Six days after he and a fellow officer were killed during a gun battle in the Capitol, Det. John M. Gibson was buried as a hero Thursday in the hallowed ground of Arlington National Cemetery.
“John, my best friend, I love you, I miss you,” Jack DeWolfe, supervisor of special agents for the Capitol Police, said in a eulogy at St. Elizabeth Ann Seton Catholic Church in Lake Ridge, Va. His voice breaking, he added: “You will be in my heart forever.”
More than 1,000 mourners packed the church, and dozens outside listened by loudspeaker.
After the funeral, a motorcade set out with more than 1,000 police cruisers and motorcycles in tow.
Ordinary citizens holding American flags lined the motorcade route, some stopping on highway overpasses to view the procession as it headed north to Washington on a route that stretched more than 15 miles.
“He saved many lives. He’s lost his own,” said 11-year-old Thomas Holman, who watched the procession dressed in his Boy Scout uniform.
The procession passed under an arch created by ladders from two fire trucks. A giant American flag hung from the arch.
Flanked by four motorcycle officers, Gibson’s hearse filed by the West Front of the Capitol, headed along Constitution Avenue and made its way over Washington’s Memorial Bridge before ultimately arriving at the cemetery.

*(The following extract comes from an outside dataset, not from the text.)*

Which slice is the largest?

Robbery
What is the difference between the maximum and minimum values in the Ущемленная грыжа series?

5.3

Special permission was granted for Gibson, 42, who had not served in the U.S. military, to be buried at the cemetery normally reserved for veterans.

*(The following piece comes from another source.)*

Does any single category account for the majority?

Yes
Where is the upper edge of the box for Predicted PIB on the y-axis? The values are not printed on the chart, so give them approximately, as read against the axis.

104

Capitol officer Jacob J. Chestnut, 58, also died last Friday when he attempted to stop the gunman at the Capitol. Chestnut, a Vietnam veteran, will be buried in Arlington Cemetery today.
The Chestnut family attended Gibson’s funeral, and the Gibsons planned to attend services for Chestnut at Ebenezer AME Church in Fort Washington, Md.
Russell Eugene Weston Jr., 41, who remains hospitalized, was wounded in the gun battle and is the suspect in the case. He has not entered a plea to charges of killing two federal officers, which can result in the death penalty.
The judge unsealed court orders allowing various people to visit Weston in the hospital, including two psychiatrists. His family has said he is a diagnosed paranoid schizophrenic who often ranted against the federal government and believed agents had planted mines on the land around his Montana cabin.
At Gibson’s funeral Thursday, police at Arlington cemetery formed two stationary motorcycle lines through which the motorcade passed.
Amid the shadows of a tree-lined hill at the historic graveyard, bagpipes played as family members and other mourners placed their hands on their hearts.
Gibson’s casket was then eased onto a platform by nine uniformed police pallbearers, and after a brief benediction, three police helicopters performed a fly-by tribute while three volleys of shots were fired by an honor guard.
Buglers played and the flag adorning his coffin was folded, removed and given to his wife, Evelyn. Then Gibson’s wife, daughter and two sons placed roses on his casket and departed.